I have just expressed the view that, when the painter was disagreeably surprised by the course taken by his illness, he invented an earlier bond (the one in ink) in order to be able to maintain his position with the reverend Fathers at Mariazell. Now I am writing for readers who, although they believe in psycho-analysis, do not believe in the Devil; and they might object that it was absurd for me to bring such an accusation against the poor wretch - hunc miserum, as he is called in the letter of introduction. For, they will say, the bond in blood was just as much a product of his phantasy as the allegedly earlier one in ink. In reality, no Devil appeared to him at all, and the whole business of pacts with the Devil only existed in his imagination. I quite realize this: the poor man cannot be denied the right to supplement his original phantasy with a new one, if altered circumstances seem to require it.

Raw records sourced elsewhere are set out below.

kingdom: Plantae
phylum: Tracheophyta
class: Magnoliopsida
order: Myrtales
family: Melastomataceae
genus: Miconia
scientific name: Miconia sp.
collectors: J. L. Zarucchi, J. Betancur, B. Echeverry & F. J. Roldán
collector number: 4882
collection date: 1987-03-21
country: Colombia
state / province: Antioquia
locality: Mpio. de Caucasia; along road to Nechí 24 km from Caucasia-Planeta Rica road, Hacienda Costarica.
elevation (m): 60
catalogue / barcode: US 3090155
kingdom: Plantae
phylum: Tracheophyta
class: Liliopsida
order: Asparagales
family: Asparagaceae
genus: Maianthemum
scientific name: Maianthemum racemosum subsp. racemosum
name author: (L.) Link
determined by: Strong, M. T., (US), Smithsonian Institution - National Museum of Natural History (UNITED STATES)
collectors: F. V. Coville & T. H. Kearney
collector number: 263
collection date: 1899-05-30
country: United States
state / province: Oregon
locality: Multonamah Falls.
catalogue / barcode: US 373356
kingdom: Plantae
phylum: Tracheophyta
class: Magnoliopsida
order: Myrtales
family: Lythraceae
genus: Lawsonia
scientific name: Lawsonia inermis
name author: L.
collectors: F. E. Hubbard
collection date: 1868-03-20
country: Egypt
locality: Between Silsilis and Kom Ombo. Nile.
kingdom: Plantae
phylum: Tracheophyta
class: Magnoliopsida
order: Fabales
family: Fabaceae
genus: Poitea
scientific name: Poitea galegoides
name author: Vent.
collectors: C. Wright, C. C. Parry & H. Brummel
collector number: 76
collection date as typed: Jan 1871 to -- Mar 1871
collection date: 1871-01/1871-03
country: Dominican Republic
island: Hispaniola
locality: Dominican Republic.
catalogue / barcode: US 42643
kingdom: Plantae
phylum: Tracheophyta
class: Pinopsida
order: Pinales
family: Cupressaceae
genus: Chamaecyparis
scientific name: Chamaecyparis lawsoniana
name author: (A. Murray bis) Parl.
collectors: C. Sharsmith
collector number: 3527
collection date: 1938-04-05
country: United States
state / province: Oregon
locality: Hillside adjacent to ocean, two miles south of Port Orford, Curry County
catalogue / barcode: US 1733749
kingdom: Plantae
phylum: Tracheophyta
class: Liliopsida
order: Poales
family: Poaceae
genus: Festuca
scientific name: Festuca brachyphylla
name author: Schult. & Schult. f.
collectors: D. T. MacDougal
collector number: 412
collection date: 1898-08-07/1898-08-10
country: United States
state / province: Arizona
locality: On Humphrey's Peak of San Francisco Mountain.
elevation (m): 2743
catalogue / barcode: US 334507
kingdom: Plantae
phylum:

But here, too, the matter goes further. After all, the two bonds were not phantasies like the visions of the Devil. They were documents, preserved, according to the assurances of the copyist and the deposition of the later Abbot Kilian, in the archives of Mariazell, for all to see and touch. We are therefore in a dilemma. Either we must assume that both the papers which were supposed to have been given back to the painter through divine Grace were written by him at the time when he needed them; or else, despite all the solemn assurances, the confirmatory evidence of witnesses, signed and sealed, and so on, we shall be obliged to deny the credibility of the reverend Fathers of Mariazell and St. Lambert. I must admit that I am unwilling to cast doubts on the Fathers. I am inclined to think, it is true, that the compiler, in the interests of consistency, has falsified some things in the deposition made by the first Abbot; but a secondary revision’ such as this does not go much beyond what is carried out even by modern lay historians, and at all events it was done in good faith. In another respect, the reverend Fathers have established a good claim to our confidence. As I have said already there was nothing to prevent them from suppressing the accounts of the incompleteness of the cure and the continuance of the temptations. And even the description of the scene of exorcism in the Chapel, which one might have viewed with some apprehension, is soberly written and inspires belief. So there is nothing for it but to lay the blame on the painter. No doubt he had the red bond with him when he went to penitential prayer in the Chapel, and he produced it afterwards as he came back to his spiritual assistants from his meeting with the Demon. Nor need it have been the same paper which was later preserved in the archives, and, according to our construction, it may have borne the date 1668 (nine years before the exorcism).